## G-Market 크롤링

* G-Market의 best item 정보를 크롤링 후 mysql에 저장할것.

1. `DB 스키마 설계`

In [3]:
# # table - ranking
# CREATE TABLE ranking (
#     num INT AUTO_INCREMENT NOT NULL PRIMARY KEY, # 카테고리별로 랭킹 1,2,...존재함. ranking을 pk로 사용 불가
#     main_category VARCHAR(50) NOT NULL, # 
#     sub_category VARCHAR(50) NOT NULL, # 
#     item_ranking TINYINT UNSIGNED NOT NULL, # 상품 랭킹
#     item_code VARCHAR(20) NOT NULL, #
#     FOREIGN KEY(item_code) REFERENCES items(item_code) # 상품별 code를 참조함
# );

# # table - item
# CREATE TABLE items(
#     item_code VARCHAR(20) NOT NULL PRIMARY KEY,
#     title VARCHAR(200) NOT NULL,
#     ori_price INT NOT NULL,
#     dis_price INT NOT NULL,
#     discount_percent INT NOT NULL,
#     provider VARCHAR(100)
# );

In [1]:
import pymysql

db = pymysql.connect(host='localhost', port=3306, user='root', passwd='3927', db='bestproducts', charset='utf8')
cursor = db.cursor()

sql = '''
CREATE TABLE items(
    item_code VARCHAR(20) NOT NULL PRIMARY KEY,
    title VARCHAR(200) NOT NULL,
    ori_price INT NOT NULL,
    dis_price INT NOT NULL,
    discount_percent INT NOT NULL,
    provider VARCHAR(100)
);    
'''

cursor.execute(sql)

sql = '''
CREATE TABLE ranking (
    num INT AUTO_INCREMENT NOT NULL PRIMARY KEY, # 카테고리별로 랭킹 1,2,...존재함. ranking을 pk로 사용 불가
    main_category VARCHAR(50) NOT NULL, # 
    sub_category VARCHAR(50) NOT NULL, # 
    item_ranking TINYINT UNSIGNED NOT NULL, # 상품 랭킹
    item_code VARCHAR(20) NOT NULL, #
    FOREIGN KEY(item_code) REFERENCES items(item_code) # 상품별 code를 참조함
);
'''
cursor.execute(sql)

db.commit()
db.close()

2. `크롤링`

In [4]:
import requests
from bs4 import BeautifulSoup

In [19]:
## main category 크롤링
res = requests.get('http://corners.gmarket.co.kr/Bestsellers') # base url
soup = BeautifulSoup(res.content, 'html.parser')

categories = soup.select('div.gbest-cate ul.by-group li a')

for category in categories:
    print("http://corners.gmarket.co.kr/" + category['href'], category.get_text())
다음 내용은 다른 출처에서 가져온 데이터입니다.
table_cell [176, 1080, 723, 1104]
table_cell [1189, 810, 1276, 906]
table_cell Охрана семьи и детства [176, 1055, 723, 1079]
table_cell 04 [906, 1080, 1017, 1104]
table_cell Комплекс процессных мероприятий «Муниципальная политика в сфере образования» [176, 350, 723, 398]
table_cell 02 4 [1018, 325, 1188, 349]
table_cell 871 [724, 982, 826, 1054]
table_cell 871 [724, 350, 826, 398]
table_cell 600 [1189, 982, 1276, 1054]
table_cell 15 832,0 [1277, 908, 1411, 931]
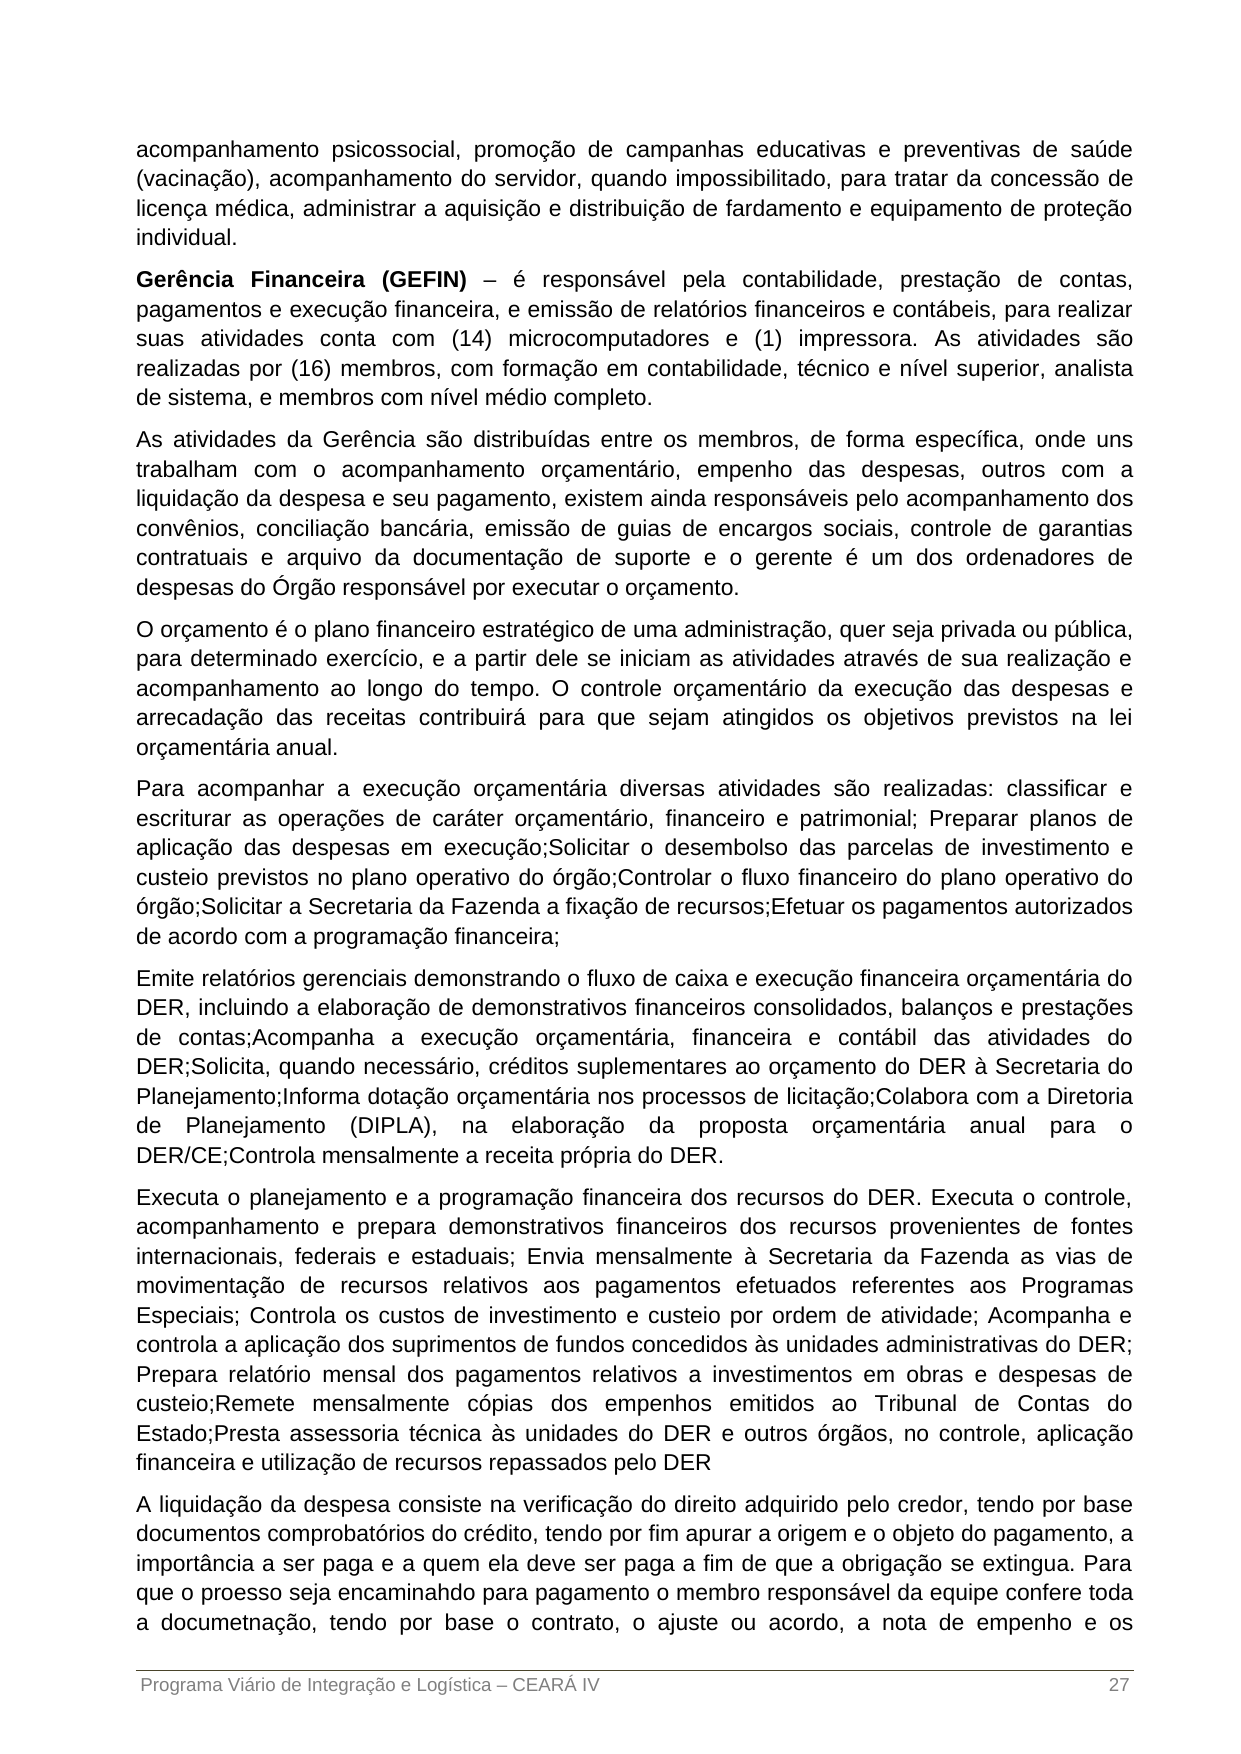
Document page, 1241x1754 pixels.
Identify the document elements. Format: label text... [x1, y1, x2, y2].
http://corners.gmarket.co.kr//Bestsellers ALL
http://corners.gmarket.co.kr//Bestsellers?viewType=G&groupCode=G01 패션의류
http://corners.gmarket.co.kr//Bestsellers?viewType=G&groupCode=G02 신발/잡화
http://corners.gmarket.co.kr//Bestsellers?viewType=G&groupCode=G03 화장품/헤어
http://corners.gmarket.co.kr//Bestsellers?viewType=G&groupCode=G04 유아동/출산
http://corners.gmarket.co.kr//Bestsellers?viewType=G&groupCode=G07 식품
http://corners.gmarket.co.kr//Bestsellers?viewType=G&groupCode=G08 생활/주방/건강
http://corners.gmarket.co.kr//Bestsellers?viewType=G&groupCode=G09 가구/침구
http://corners.gmarket.co.kr//Bestsellers?viewType=G&groupCode=G05 스포츠/자동차
http://corners.gmarket.co.kr//Bestsellers?viewType=G&groupCode=G06 컴퓨터/전자
http://corners.gmarket.co.kr//Bestsellers?viewType=G&groupCode=G10 도서/음반
http://corners.gmarket.co.kr//Bestsellers?viewType=G&groupCode=G11 여행
http://corners.gmarket.co.kr//Bestsellers?viewType=G&groupCode=G12 e쿠폰/티켓


In [31]:
## sub category 크롤링

def get_category(category_link, category_name): # input main category link, main category name
    print("***Main Category*** : ",category_name) # 현재 어느 메인의 서브를 파싱중인지 알기위해
    
    res = requests.get(category_link)
    soup = BeautifulSoup(res.content, 'html.parser') # 해당 메인에서의 서브카테고리 파싱
    sub_categories = soup.select('div.navi.group ul li a')
    for sub_category in sub_categories:
        print("Sub Category :",sub_category.get_text(),"Sub Category Link :" ,"http://corners.gmarket.co.kr/" + sub_category['href'])
        print("###########################################################################")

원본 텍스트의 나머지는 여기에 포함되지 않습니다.